Шрифт:
Интервал:
Закладка:
Но утешение Толстой нашел у Берсов. Девушки взглядами молили его быть благоразумным, и ярость его понемногу улеглась. Двадцать второго августа он написал императору письмо, полное почтения, в котором просил назвать ему имена доносчиков, выражал надежду, что его Величество исправит причиненную ему несправедливость. Адъютант, граф Шереметев, передал послание царю, который был в Москве на осенних маневрах.
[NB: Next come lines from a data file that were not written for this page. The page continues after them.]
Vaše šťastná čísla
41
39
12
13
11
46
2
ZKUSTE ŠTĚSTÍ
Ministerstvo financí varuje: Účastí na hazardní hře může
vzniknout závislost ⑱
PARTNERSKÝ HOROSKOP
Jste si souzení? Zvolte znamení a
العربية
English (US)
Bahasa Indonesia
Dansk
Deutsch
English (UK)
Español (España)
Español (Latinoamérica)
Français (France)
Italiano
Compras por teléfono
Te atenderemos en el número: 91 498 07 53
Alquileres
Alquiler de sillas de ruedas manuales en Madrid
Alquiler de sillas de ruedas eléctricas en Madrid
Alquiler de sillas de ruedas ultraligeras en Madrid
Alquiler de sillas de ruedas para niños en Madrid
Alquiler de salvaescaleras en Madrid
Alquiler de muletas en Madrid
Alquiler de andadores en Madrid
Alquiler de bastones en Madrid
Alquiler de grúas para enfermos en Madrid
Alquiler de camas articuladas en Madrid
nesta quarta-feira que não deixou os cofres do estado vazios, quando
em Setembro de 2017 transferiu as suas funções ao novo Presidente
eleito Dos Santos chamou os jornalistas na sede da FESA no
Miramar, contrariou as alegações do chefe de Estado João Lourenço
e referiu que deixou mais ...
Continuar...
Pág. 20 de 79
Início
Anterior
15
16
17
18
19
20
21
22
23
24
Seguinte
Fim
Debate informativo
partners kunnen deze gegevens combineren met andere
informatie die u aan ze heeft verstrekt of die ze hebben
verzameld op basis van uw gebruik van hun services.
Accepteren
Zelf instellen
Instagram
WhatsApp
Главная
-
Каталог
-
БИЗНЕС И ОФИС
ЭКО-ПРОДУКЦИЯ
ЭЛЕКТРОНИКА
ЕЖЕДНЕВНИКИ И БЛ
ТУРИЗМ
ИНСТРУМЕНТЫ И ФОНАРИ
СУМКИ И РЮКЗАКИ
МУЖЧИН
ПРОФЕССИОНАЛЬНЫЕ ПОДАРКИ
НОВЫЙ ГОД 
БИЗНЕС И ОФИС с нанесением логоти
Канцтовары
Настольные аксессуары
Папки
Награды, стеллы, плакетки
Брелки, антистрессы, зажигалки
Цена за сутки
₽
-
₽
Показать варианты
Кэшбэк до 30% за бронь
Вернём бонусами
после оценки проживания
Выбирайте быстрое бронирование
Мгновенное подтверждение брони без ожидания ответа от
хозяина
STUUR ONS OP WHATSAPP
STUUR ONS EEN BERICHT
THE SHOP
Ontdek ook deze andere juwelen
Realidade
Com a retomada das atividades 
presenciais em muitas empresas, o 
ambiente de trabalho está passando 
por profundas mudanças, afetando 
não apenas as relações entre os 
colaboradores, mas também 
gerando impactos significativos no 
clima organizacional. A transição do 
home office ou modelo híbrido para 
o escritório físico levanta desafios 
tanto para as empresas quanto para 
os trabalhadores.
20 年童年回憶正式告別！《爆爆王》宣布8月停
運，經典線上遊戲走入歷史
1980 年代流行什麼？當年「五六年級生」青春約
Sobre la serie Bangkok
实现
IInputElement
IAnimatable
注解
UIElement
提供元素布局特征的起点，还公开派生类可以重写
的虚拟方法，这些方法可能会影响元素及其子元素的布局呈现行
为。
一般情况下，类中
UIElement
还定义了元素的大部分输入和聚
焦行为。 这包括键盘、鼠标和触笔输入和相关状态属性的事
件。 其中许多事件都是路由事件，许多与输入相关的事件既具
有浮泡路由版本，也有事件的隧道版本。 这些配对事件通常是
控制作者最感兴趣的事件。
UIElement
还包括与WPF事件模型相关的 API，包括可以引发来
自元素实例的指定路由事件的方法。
В ожидании ответа Толстой, по его собственным словам, чувствовал себя как человек, «которому наступили на ногу и который не может выгнать от себя впечатления умышленного оскорбления и непременно хочет узнать, нарочно ли это сделали или нет, и желает либо удовлетворенья, или только, чтобы ему сказали: pardon».[345] Александрин пустила в ход все свои связи. Царь соизволил вспомнить о своем либеральном воспитании, и по его приказу шеф жандармов князь Долгоруков попросил тульского губернатора Дарагана заверить графа Толстого, что, хотя некоторые из пригретых им студентов распространяют запрещенную литературу, дело не будет иметь никакого продолжения и ему не о чем беспокоиться. Со стороны императора заверения эти равноценны были извинениям, Толстой ими удовлетворился вполне. Да и мысли его заняты были уже другим. Он пишет Александрин в том же письме, что на него в последнее время сыпятся все несчастья: «жандармы, цензура… и 3-е главное несчастье или счастье, как хотите судите. Я, старый, беззубый дурак, влюбился».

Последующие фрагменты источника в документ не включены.